- Location: Bolan, Balochistan province, Pakistan
- Date: 6 March 2023
- Target: Police officers
- Attack type: Suicide bombing
- Weapons: Motorcycle bomb
- Deaths: 9
- Injured: 13
- Perpetrator: Islamic State – Pakistan Province

= 2023 Bolan suicide bombing =

2023 terror attack in Pakistan

On 6 March 2023, a terrorist attack occurred in Bolan, Balochistan province, Pakistan. The attack targeted a van carrying police officers from Sibi back to Quetta, killing at least nine and injuring 13. The attacker, believed to be a suicide bomber riding a motorcycle, rammed into the police van on the Kambri bridge in the area between Sibi and Kachhi districts. A newly formed group, Tehreek-e-Jihad Pakistan, and the Islamic State (which provided a photo of the attacker) claimed responsibility for the attack.

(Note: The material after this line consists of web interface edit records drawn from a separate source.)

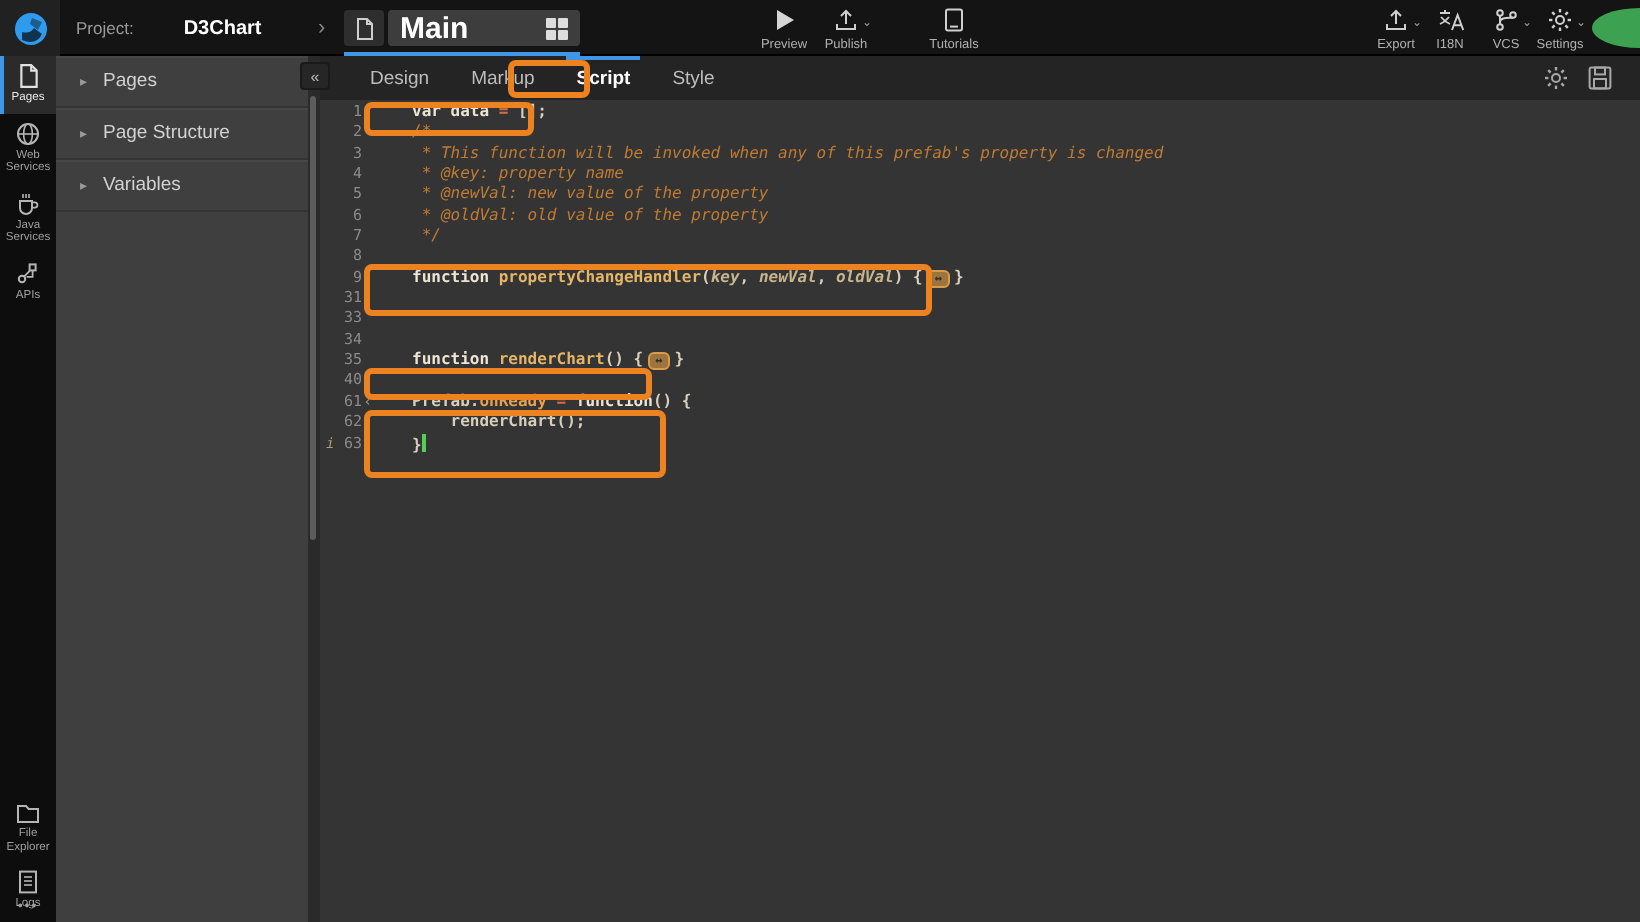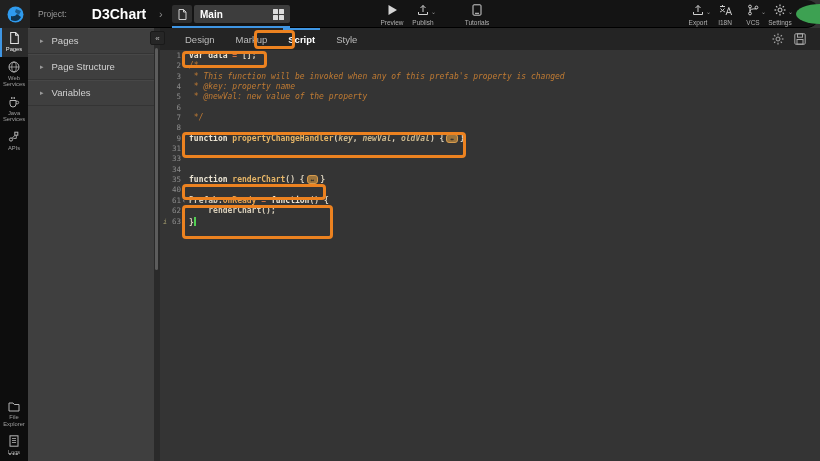"Project:" #topbar { border-radius: 14px -> none }
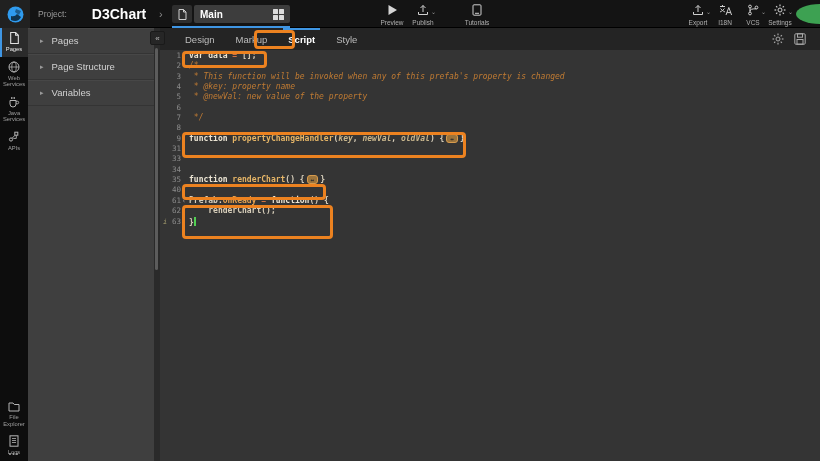"D3Chart" #project b { font-size: 14px -> 10px }
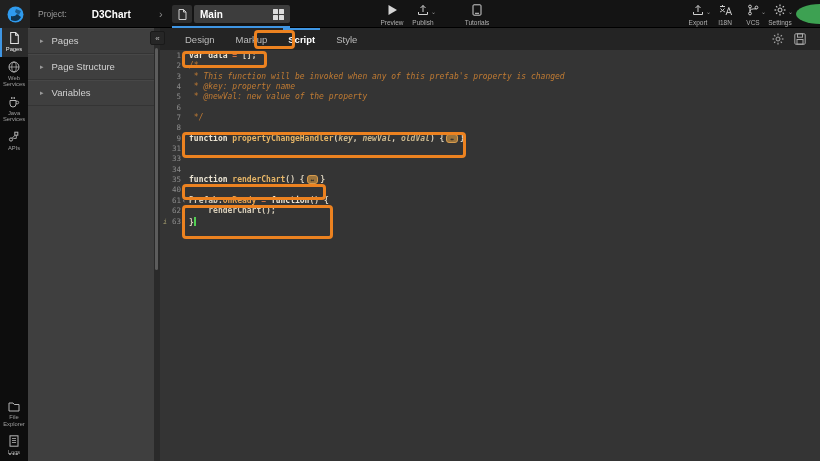"Main" #main-tab .lbl { font-size: 10px -> 15px }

The injured were transported to Sibi Civil Hospital. Bomb disposal squads and security personnel arrived at the site, closing the area off and beginning a search operation. The Balochistan Information Department issued a statement saying that injured officers had been transported to Quetta from Bolan via a government helicopter.

Mir Abdul Qudoos Bizenjo condemned the attack, vowing to make all conspiracies to create unrest and instability in the province unsuccessful with the public's support.

Prime Minister Shehbaz Sharif also condemned the incident, promising to rid the country of the menace of terrorism.